Britain is a society increasingly fractured with religious extremism on the rise, and people becoming disconnected from one another.

That is the message of a report launched today by the Commission for Racial Equality (CRE) before it becomes part of a new super-equality watchdog, the Commission for Equality and Human Rights (CEHR) with religion, sexual orientation and age added to its remit.

The report also contains a stinging criticism of central government, and suggests action may be taken against departments, including education, health, the home and foreign offices.

Its three-year assessment of standards in Whitehall found 15 departments were failing to meet their obligations under race equality laws, and urged ministers to make racial equality a "national priority".

The Olympic Delivery Authority was also targeted for criticism.

The report's author, CRE director Nick Johnson, said the results were "very troubling". He said: "While some public bodies such as the criminal justice agencies have made huge strides in the area of race relations, others have fallen down.

"It is shocking that Whitehall Departments and those leading our Olympic delivery, rather than leading by example are in fact failing us time and time again."

Lawyers for the authority were preparing legal action against 15 departments and agencies, including education, health, local government, agriculture, and the Home and Foreign offices, he said.

On the broader state of Britain's race relations, the report warned: "Britain, despite its status as the fifth largest economy in the world, is still a place of inequality, exclusion and isolation.
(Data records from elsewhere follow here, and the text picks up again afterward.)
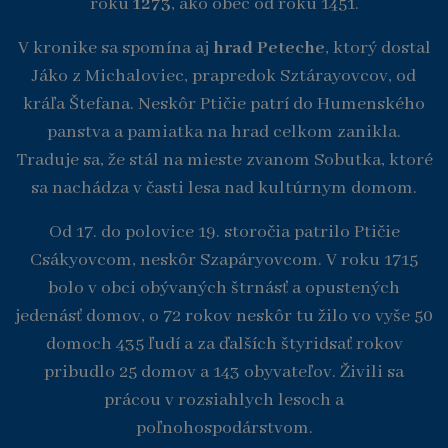
roku
1273
, ako obec od roku 1451.
V kronike sa spomína aj
hrad Peteche
, ktorý dostal
Jáko z Michaloviec, prapredok Sztárayovcov, od
kráľa Štefana. Neskôr Ptičie patrí do Humenského
panstva a pamiatka na hrad celkom zanikla.
Traduje sa, že stál na mieste zvanom Sobutka, ktoré
sa nachádza v časti lesa nad kultúrnym domom.
Od 17. do polovice 19. storočia patrilo Ptičie
Csákyovcom, neskôr Szapáryovcom. V roku 1715
bolo v obci obývaných štrnásť a opustených
jedenásť domov, o 72 rokov neskôr tu žilo vo vyše 50
domoch 435 ľudí a za ďalších štyridsať rokov
pribudlo 25 domov a 143 obyvateľov. Živili sa
prácou v rozsiahlych lesoch a
poľnohospodárstvom.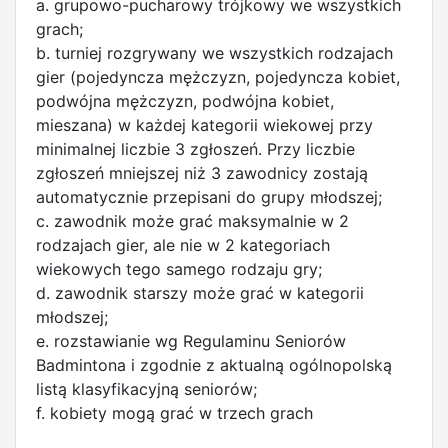
a. grupowo-pucharowy trójkowy we wszystkich
grach;
b. turniej rozgrywany we wszystkich rodzajach
gier (pojedyncza mężczyzn, pojedyncza kobiet,
podwójna mężczyzn, podwójna kobiet,
mieszana) w każdej kategorii wiekowej przy
minimalnej liczbie 3 zgłoszeń. Przy liczbie
zgłoszeń mniejszej niż 3 zawodnicy zostają
automatycznie przepisani do grupy młodszej;
c. zawodnik może grać maksymalnie w 2
rodzajach gier, ale nie w 2 kategoriach
wiekowych tego samego rodzaju gry;
d. zawodnik starszy może grać w kategorii
młodszej;
e. rozstawianie wg Regulaminu Seniorów
Badmintona i zgodnie z aktualną ogólnopolską
listą klasyfikacyjną seniorów;
f. kobiety mogą grać w trzech grach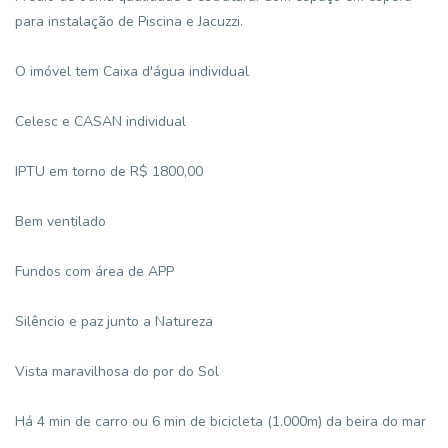
para instalação de Piscina e Jacuzzi.
O imóvel tem Caixa d'água individual
Celesc e CASAN individual
IPTU em torno de R$ 1800,00
Bem ventilado
Fundos com área de APP
Silêncio e paz junto a Natureza
Vista maravilhosa do por do Sol
Há 4 min de carro ou 6 min de bicicleta (1.000m) da beira do mar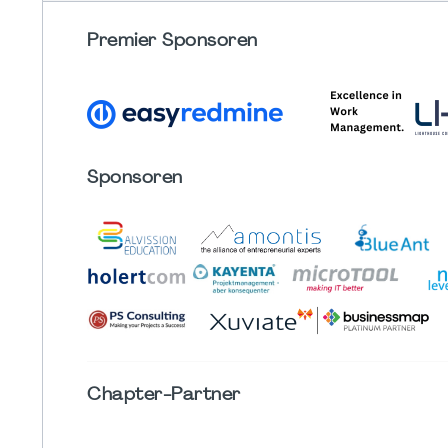
Premier Sponsoren
Sponsoren
Chapter
-Partner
Segregation - residentially, socially and in the workplace - is growing. Extremism, both political and religious, is on the rise as people become disillusioned and disconnected from each other.

"The simple fact is despite the progress that has been made, if you are an ethnic minority Briton, you are still more likely to be stopped by the police, be excluded from school, suffer poorer health treatment and live in poor housing. The language may have changed but the reality is racial inequality is alive and kicking."

"Additionally, people increasingly live 'parallel lives', risking division and conflict. To achieve an integrated Britain, we need to achieve equality for all sections of society, interaction between all sections of society and participation by all sections of society."

The report found local authorities and some agencies were fulfilling their legal obligations, in some cases on much lower budgets than departments which were failing. In a parting shot, the report said the CRE's agenda "has not been supported well by Government".